Stepneygate: Spionage en intriges in de paddock, een overzicht van de feiten

 

De Formule 1 leek af te stevenen op een geweldig seizoen. Mclaren en Ferrari streden om de overwinningen en F1-fans over de hele wereld keken verbaast toe hoe een rookie, Lewis Hamilton, bij wijlen zijn teamgenoot en regerend wereldkampioen Fernando Alonso in de schaduw reed.

Het seizoen kreeg een minder positieve wending op 21 juni 2007. Ferrari liet weten dat het een gerechtelijk onderzoek had ingesteld tegen haar technisch manager Nigel Stepney. De Brit was op dat moment op vakantie en enkele media suggereerde zelfs dat hij uit Italië gevlucht was.

 

Sabotage of spionage?

24 juni komt de eerste reactie van Stepney. Hij weerlegt de aantijgingen van Ferrari en beweert later zelfs dat hij achtervolgd werd in mafia stijl en dat hij thuis in de gaten werd gehouden.

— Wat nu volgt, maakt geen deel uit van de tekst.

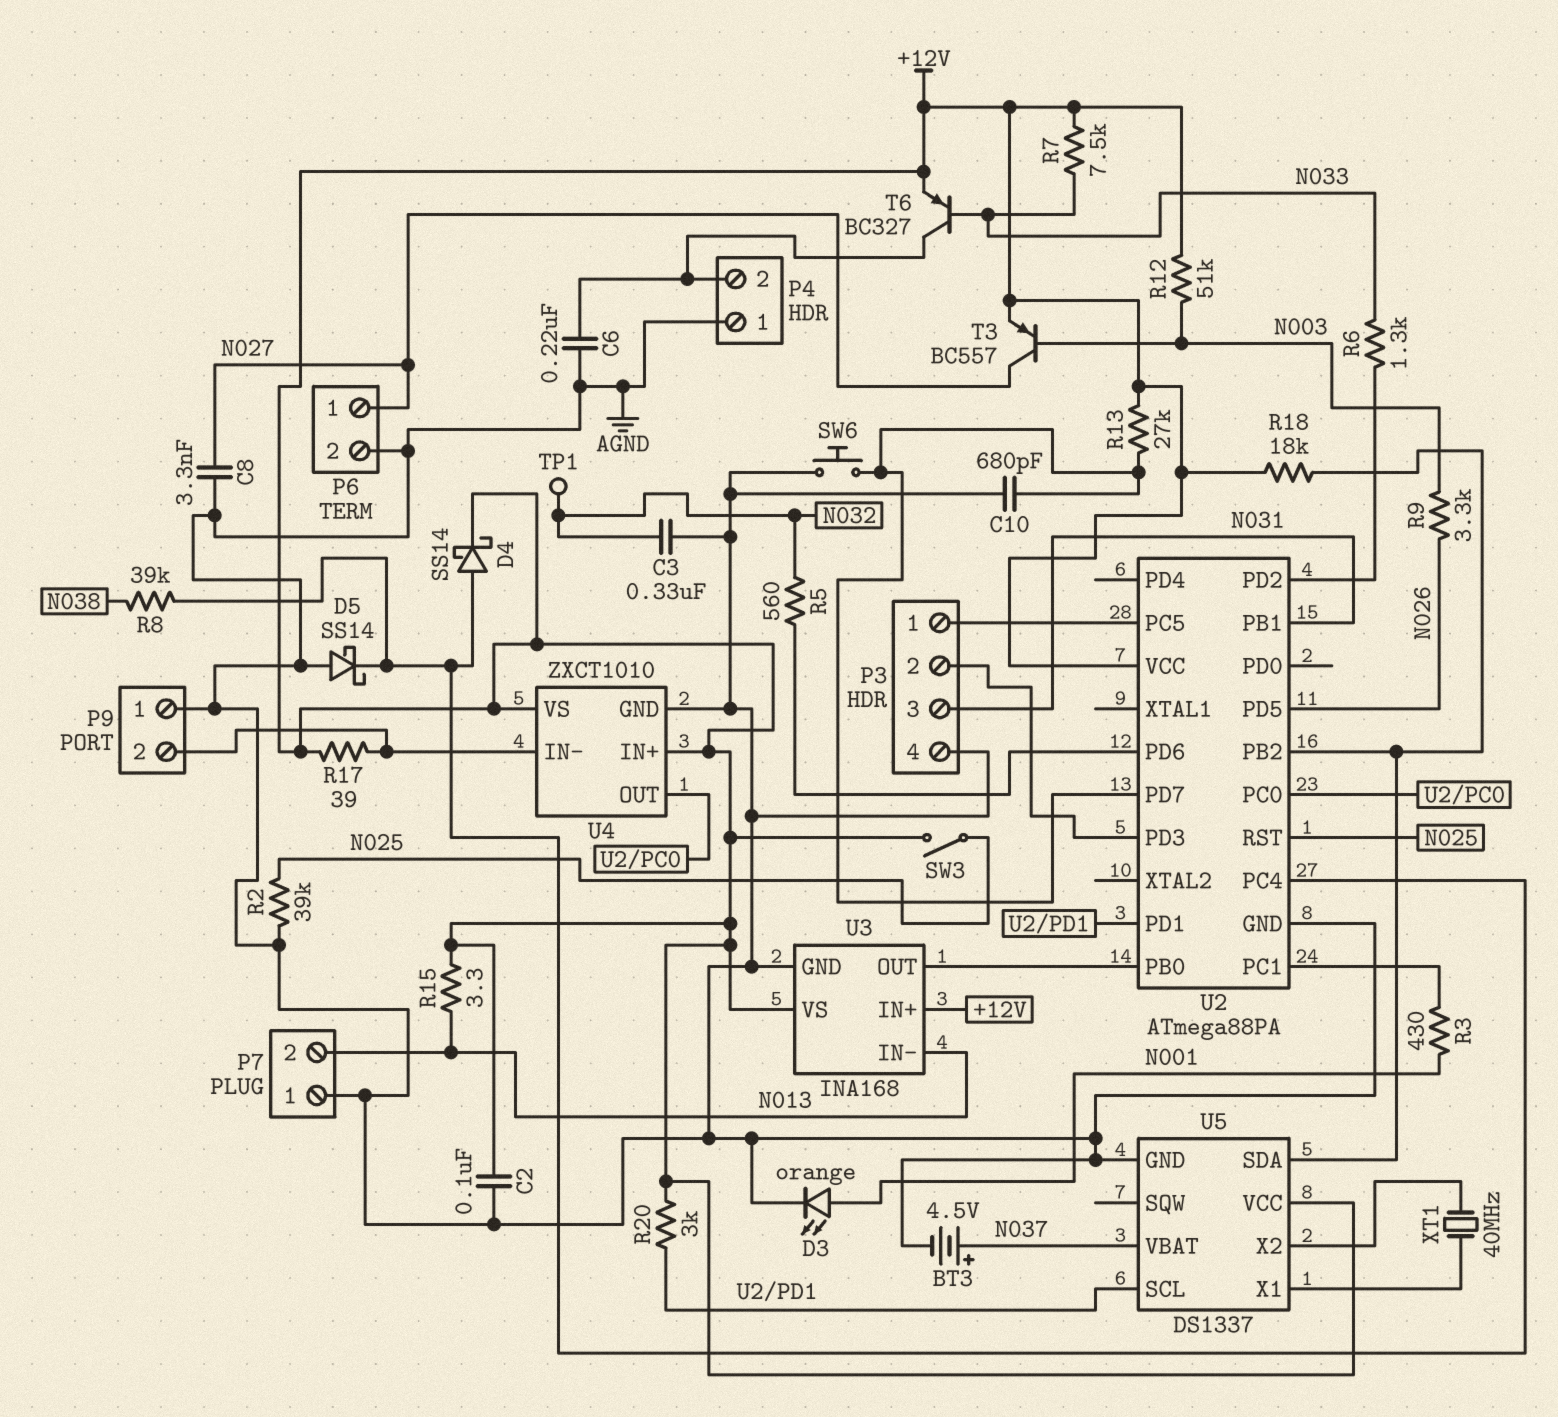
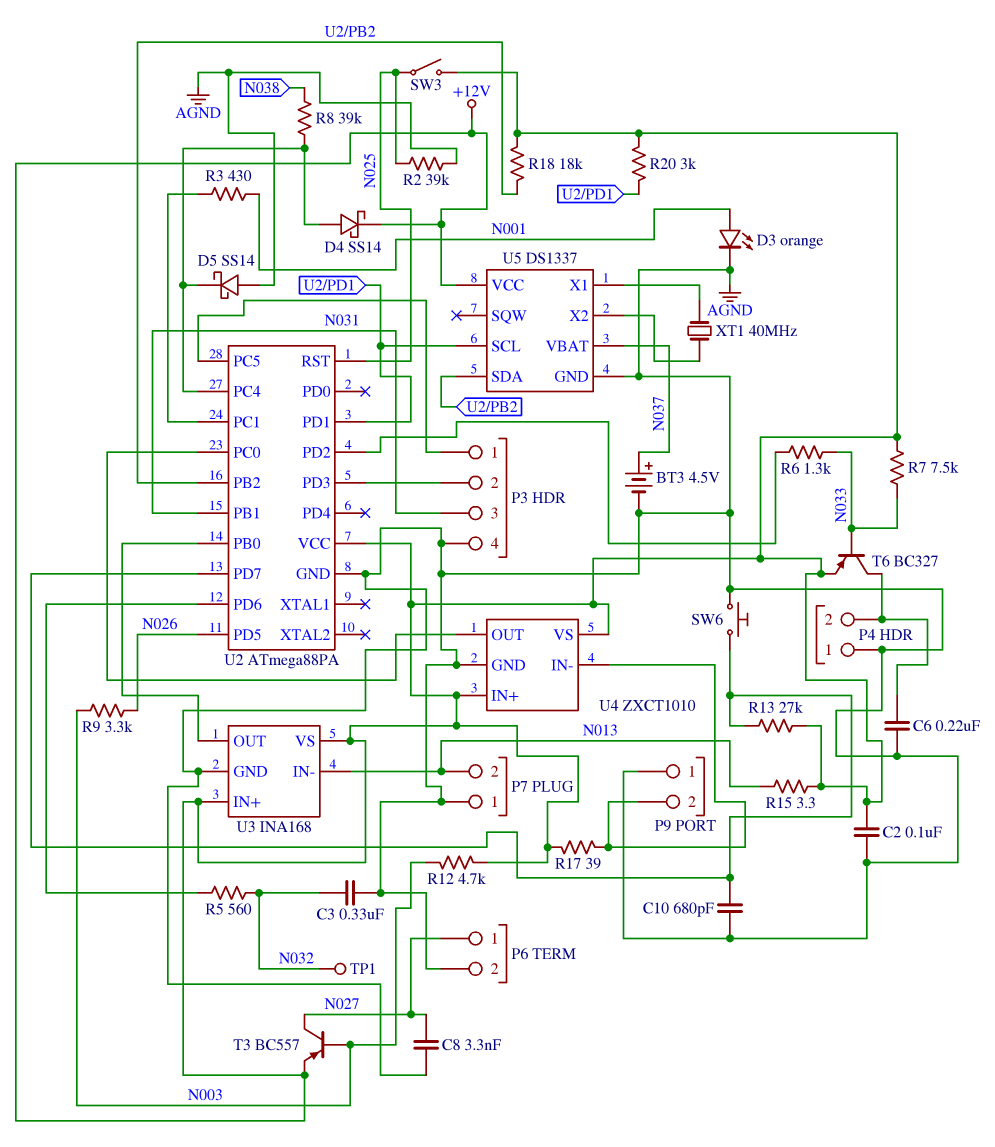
R12: 51k (+12V, N003) -> 4.7k (+12V, N003)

2 dagen later laat Ferrari weten dat het bewijzen heeft om de “illegale handelingen van Nigel Stepney” aan te tonen. Voor het eerst was er naast sabotage ook sprake van spionage. Er zou geheime informatie gelekt zijn aan een rivaliserend team, onder andere blauwdrukken en onderdelen van de Ferrari bolide.

 

Stepneygate breidt uit

Begin juli kreeg de hele affaire een intrigerende uitbreiding . Een medewerker van Mclaren zou verdacht worden van spionage. De medewerker zou informatie in zijn bezit hebben die toebehoort aan Ferrari. Een mededeling van Mclaren klonk als volgt:

“We zijn er ons vandaag bewust van geworden dat een lid van onze technische organisatie betrokken is bij een onderzoek betreffende bezit van technische informatie van Ferrari.”

“Ondanks het feit dat Mclaren niet betrokken is bij deze zaak, en we zulke praktijken veroordelen, beloven we onze volledige medewerking bij het onderzoeken.”

Even later werd bekend gemaakt dat Mike Coughlan de betrokken medewerker was. Coughlan, op dat moment hoofdontwerper bij Mclaren, wordt geschorst en het team benadrukte nogmaals dat het geen weet had van deze informatie en dat Coughlan op eigen houtje handelde.

 

Ontkenning

Een duidelijk aangeslagen Ron Dennis gaf volgend openhartig interview op 6 juli 2007:

"Het zijn moeilijke 2 of 3 dragen geweest, vooral voor mezelf. Mijn persoonlijke integriteit is zeer belangrijk voor mij en de integriteit van mijn bedrijf is misschien nog belangrijker. De persberichten die we hebben uitgebracht zeggen eigenlijk alles."

"Ons bedrijf is niet betrokken in deze affaire. Natuurlijk zal niet iedereen het zo zien. Sommige van jullie (de media) hebben Mclaren gesteund en andere zijn volgens mij een beetje streng geweest voor Mclaren. Maar ik begrijp dat afhankelijk van het land waarin je je bevindt en afhankelijk van de informatie die je hebt, je een mening gaat vormen."